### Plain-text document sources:
Segment Open
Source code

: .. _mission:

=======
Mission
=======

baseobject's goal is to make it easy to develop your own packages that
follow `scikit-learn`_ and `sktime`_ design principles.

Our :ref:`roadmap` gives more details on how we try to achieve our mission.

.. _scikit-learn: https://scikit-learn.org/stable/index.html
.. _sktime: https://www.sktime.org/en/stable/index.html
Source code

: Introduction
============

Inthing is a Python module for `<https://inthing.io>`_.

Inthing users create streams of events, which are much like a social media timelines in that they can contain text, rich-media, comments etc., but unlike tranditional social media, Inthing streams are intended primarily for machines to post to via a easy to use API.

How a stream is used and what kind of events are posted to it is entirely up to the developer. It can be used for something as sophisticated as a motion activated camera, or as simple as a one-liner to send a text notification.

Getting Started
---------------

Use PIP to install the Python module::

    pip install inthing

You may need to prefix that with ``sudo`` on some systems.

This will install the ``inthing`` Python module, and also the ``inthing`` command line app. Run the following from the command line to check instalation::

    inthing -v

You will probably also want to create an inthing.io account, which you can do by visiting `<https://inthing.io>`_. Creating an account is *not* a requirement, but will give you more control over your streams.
Segment Closed
Segment Open
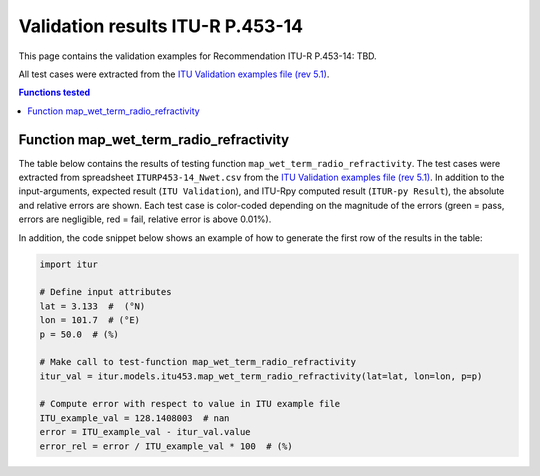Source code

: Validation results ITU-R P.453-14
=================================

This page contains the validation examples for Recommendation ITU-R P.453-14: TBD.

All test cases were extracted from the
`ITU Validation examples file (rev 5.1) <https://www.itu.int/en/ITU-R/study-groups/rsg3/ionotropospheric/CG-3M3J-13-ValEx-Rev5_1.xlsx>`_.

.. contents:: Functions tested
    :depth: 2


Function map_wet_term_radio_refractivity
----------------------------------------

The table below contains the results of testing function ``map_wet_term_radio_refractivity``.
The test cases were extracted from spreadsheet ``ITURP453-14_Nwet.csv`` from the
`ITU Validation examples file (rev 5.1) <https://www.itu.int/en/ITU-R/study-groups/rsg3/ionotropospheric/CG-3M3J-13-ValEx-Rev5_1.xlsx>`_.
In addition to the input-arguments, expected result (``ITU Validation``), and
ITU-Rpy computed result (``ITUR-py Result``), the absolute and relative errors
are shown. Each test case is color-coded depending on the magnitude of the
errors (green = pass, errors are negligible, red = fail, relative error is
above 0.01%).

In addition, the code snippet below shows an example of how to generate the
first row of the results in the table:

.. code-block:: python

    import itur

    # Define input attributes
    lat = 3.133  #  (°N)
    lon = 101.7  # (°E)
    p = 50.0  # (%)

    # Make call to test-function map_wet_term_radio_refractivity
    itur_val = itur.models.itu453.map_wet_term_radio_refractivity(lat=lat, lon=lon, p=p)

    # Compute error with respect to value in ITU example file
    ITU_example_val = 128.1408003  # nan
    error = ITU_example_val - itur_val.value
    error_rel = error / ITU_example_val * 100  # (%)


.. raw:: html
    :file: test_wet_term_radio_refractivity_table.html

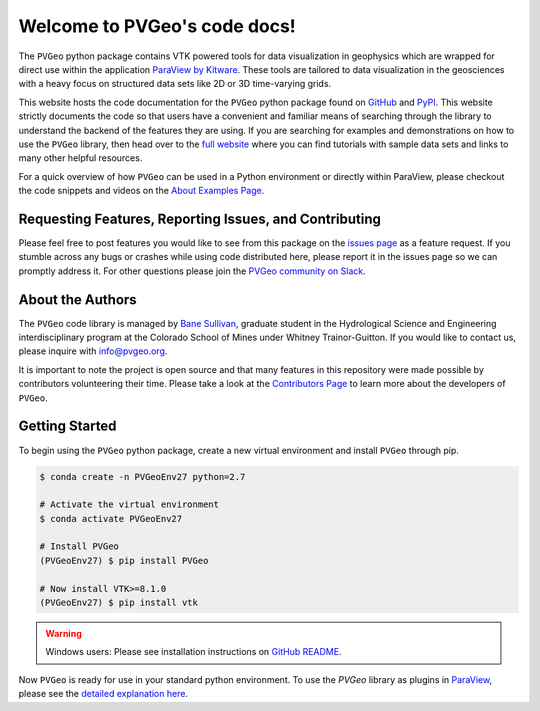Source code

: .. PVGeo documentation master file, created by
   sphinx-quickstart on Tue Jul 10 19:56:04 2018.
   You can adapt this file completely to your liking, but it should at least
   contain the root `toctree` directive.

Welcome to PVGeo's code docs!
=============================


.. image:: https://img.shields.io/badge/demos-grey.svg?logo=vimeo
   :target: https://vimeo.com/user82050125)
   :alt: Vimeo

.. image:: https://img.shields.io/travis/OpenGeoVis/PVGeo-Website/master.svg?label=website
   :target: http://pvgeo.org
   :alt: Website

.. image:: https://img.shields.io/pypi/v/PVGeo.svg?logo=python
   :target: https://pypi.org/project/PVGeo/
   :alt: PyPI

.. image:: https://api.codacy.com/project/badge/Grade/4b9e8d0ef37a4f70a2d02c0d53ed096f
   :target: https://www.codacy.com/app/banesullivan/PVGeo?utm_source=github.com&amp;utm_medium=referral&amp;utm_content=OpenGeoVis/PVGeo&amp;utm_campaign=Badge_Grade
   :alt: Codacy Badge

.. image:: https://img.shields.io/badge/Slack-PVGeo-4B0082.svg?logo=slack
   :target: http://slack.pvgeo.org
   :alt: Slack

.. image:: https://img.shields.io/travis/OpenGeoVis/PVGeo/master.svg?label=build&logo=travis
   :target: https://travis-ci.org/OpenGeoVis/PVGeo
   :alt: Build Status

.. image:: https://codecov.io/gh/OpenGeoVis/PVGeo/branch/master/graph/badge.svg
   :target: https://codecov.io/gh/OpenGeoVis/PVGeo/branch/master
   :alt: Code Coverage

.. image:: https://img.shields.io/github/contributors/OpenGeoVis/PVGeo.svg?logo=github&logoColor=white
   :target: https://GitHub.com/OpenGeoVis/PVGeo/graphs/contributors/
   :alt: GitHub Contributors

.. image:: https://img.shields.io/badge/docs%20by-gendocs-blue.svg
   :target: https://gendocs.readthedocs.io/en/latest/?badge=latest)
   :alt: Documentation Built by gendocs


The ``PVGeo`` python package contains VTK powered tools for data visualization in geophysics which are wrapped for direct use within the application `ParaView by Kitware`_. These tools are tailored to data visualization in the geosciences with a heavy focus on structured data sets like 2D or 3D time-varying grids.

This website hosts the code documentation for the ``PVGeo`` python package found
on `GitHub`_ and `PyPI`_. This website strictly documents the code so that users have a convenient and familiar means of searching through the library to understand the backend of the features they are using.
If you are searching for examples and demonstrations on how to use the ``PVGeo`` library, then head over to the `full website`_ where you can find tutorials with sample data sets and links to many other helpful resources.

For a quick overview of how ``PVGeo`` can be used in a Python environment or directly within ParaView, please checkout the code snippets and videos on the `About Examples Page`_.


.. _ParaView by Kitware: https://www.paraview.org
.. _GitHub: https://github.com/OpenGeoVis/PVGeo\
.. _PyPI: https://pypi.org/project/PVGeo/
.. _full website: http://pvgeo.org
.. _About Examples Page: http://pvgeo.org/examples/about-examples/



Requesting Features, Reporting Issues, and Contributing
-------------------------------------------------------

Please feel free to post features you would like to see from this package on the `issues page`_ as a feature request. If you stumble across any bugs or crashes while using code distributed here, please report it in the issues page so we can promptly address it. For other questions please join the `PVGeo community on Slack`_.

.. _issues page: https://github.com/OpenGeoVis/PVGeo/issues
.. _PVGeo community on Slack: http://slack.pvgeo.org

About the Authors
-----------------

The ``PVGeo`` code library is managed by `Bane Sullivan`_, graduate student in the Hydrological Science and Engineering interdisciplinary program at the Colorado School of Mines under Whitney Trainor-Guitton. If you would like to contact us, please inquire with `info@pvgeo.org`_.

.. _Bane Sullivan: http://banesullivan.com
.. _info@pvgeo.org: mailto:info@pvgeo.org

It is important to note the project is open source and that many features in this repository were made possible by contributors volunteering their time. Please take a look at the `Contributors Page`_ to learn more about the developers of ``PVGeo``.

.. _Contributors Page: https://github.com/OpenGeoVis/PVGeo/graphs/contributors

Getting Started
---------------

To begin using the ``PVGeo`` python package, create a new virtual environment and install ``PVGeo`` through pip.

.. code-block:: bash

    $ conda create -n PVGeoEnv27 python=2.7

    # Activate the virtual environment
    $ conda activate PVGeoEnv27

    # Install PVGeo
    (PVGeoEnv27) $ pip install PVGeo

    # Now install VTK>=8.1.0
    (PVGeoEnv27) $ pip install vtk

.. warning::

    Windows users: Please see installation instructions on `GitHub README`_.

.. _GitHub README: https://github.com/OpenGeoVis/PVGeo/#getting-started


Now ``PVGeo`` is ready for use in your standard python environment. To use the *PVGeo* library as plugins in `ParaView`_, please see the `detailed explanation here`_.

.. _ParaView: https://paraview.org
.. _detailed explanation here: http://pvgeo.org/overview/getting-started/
Segment Closed
Segment Open
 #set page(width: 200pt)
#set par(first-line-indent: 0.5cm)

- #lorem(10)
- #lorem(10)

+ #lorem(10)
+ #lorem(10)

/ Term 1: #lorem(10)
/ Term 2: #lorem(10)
Segment Closed
### ASSIGNED TASK:
Show all lines in the entries above where the string "file" appears.

### YOUR SOLUTION:
`ITU Validation examples file (rev 5.1) <https://www.itu.int/en/ITU-R/study-groups/rsg3/ionotropospheric/CG-3M3J-13-ValEx-Rev5_1.xlsx>`_.
`ITU Validation examples file (rev 5.1) <https://www.itu.int/en/ITU-R/study-groups/rsg3/ionotropospheric/CG-3M3J-13-ValEx-Rev5_1.xlsx>`_.
    # Compute error with respect to value in ITU example file
    :file: test_wet_term_radio_refractivity_table.html
: .. PVGeo documentation master file, created by
   You can adapt this file completely to your liking, but it should at least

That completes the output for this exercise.